(Data items)
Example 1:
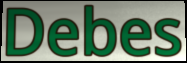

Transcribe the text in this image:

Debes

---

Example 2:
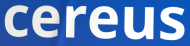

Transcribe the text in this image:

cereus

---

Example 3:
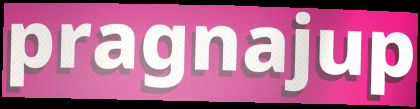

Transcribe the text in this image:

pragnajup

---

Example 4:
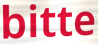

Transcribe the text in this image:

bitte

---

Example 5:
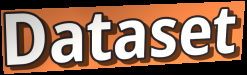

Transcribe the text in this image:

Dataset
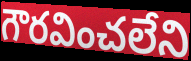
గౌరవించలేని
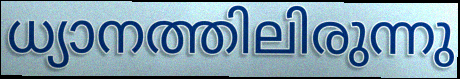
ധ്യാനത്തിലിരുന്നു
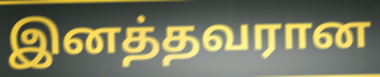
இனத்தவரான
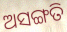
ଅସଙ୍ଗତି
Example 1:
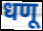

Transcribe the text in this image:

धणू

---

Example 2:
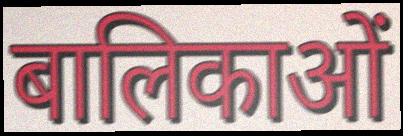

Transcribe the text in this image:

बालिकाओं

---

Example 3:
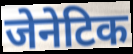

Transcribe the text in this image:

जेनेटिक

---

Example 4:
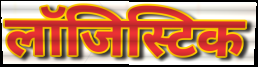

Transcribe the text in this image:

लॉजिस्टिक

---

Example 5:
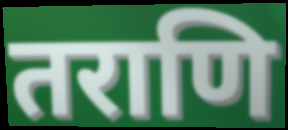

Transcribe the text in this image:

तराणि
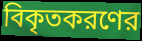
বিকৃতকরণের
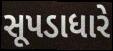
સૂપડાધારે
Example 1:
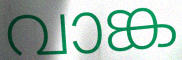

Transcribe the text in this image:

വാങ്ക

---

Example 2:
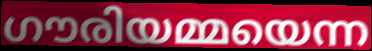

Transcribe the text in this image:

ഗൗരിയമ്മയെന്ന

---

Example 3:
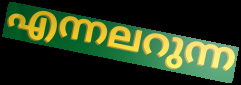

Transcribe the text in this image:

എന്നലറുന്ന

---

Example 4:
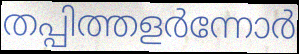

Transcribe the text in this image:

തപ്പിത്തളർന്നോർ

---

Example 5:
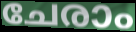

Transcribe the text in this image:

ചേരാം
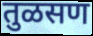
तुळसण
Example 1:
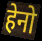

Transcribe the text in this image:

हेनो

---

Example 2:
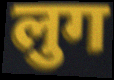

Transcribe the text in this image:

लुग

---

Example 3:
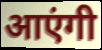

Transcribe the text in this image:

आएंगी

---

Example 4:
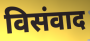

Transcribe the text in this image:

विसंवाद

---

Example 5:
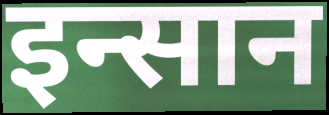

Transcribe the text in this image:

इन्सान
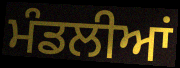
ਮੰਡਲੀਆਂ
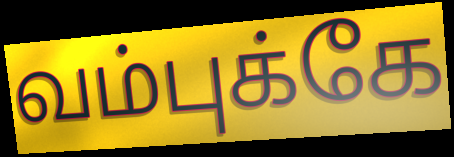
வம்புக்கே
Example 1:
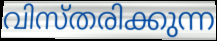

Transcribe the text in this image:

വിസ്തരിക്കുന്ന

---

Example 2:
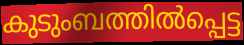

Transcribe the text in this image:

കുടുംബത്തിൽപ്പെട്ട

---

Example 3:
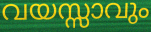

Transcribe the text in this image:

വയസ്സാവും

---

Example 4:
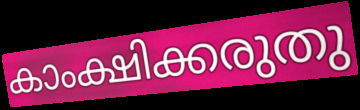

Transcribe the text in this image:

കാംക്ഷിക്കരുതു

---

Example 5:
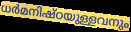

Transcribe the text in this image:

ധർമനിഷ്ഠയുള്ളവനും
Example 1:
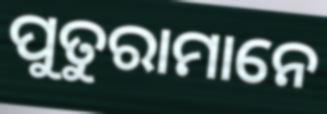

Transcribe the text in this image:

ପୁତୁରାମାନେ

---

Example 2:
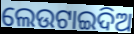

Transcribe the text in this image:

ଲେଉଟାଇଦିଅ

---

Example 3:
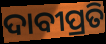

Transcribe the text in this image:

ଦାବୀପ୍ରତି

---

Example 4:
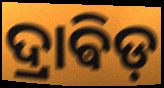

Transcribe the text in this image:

CHALLENGE => Quote every one of the lines above verbatim, omitting the pictures from your reproduction.

RESULT OF THE EXERCISE =>
Example 1:

Transcribe the text in this image:

Debes

---

Example 2:

Transcribe the text in this image:

cereus

---

Example 3:

Transcribe the text in this image:

pragnajup

---

Example 4:

Transcribe the text in this image:

bitte

---

Example 5:

Transcribe the text in this image:

Dataset
గౌరవించలేని
ധ്യാനത്തിലിരുന്നു
இனத்தவரான
ଅସଙ୍ଗତି
Example 1:

Transcribe the text in this image:

धणू

---

Example 2:

Transcribe the text in this image:

बालिकाओं

---

Example 3:

Transcribe the text in this image:

जेनेटिक

---

Example 4:

Transcribe the text in this image:

लॉजिस्टिक

---

Example 5:

Transcribe the text in this image:

तराणि
বিকৃতকরণের
સૂપડાધારે
Example 1:

Transcribe the text in this image:

വാങ്ക

---

Example 2:

Transcribe the text in this image:

ഗൗരിയമ്മയെന്ന

---

Example 3:

Transcribe the text in this image:

എന്നലറുന്ന

---

Example 4:

Transcribe the text in this image:

തപ്പിത്തളർന്നോർ

---

Example 5:

Transcribe the text in this image:

ചേരാം
तुळसण
Example 1:

Transcribe the text in this image:

हेनो

---

Example 2:

Transcribe the text in this image:

लुग

---

Example 3:

Transcribe the text in this image:

आएंगी

---

Example 4:

Transcribe the text in this image:

विसंवाद

---

Example 5:

Transcribe the text in this image:

इन्सान
ਮੰਡਲੀਆਂ
வம்புக்கே
Example 1:

Transcribe the text in this image:

വിസ്തരിക്കുന്ന

---

Example 2:

Transcribe the text in this image:

കുടുംബത്തിൽപ്പെട്ട

---

Example 3:

Transcribe the text in this image:

വയസ്സാവും

---

Example 4:

Transcribe the text in this image:

കാംക്ഷിക്കരുതു

---

Example 5:

Transcribe the text in this image:

ധർമനിഷ്ഠയുള്ളവനും
Example 1:

Transcribe the text in this image:

ପୁତୁରାମାନେ

---

Example 2:

Transcribe the text in this image:

ଲେଉଟାଇଦିଅ

---

Example 3:

Transcribe the text in this image:

ଦାବୀପ୍ରତି

---

Example 4:

Transcribe the text in this image:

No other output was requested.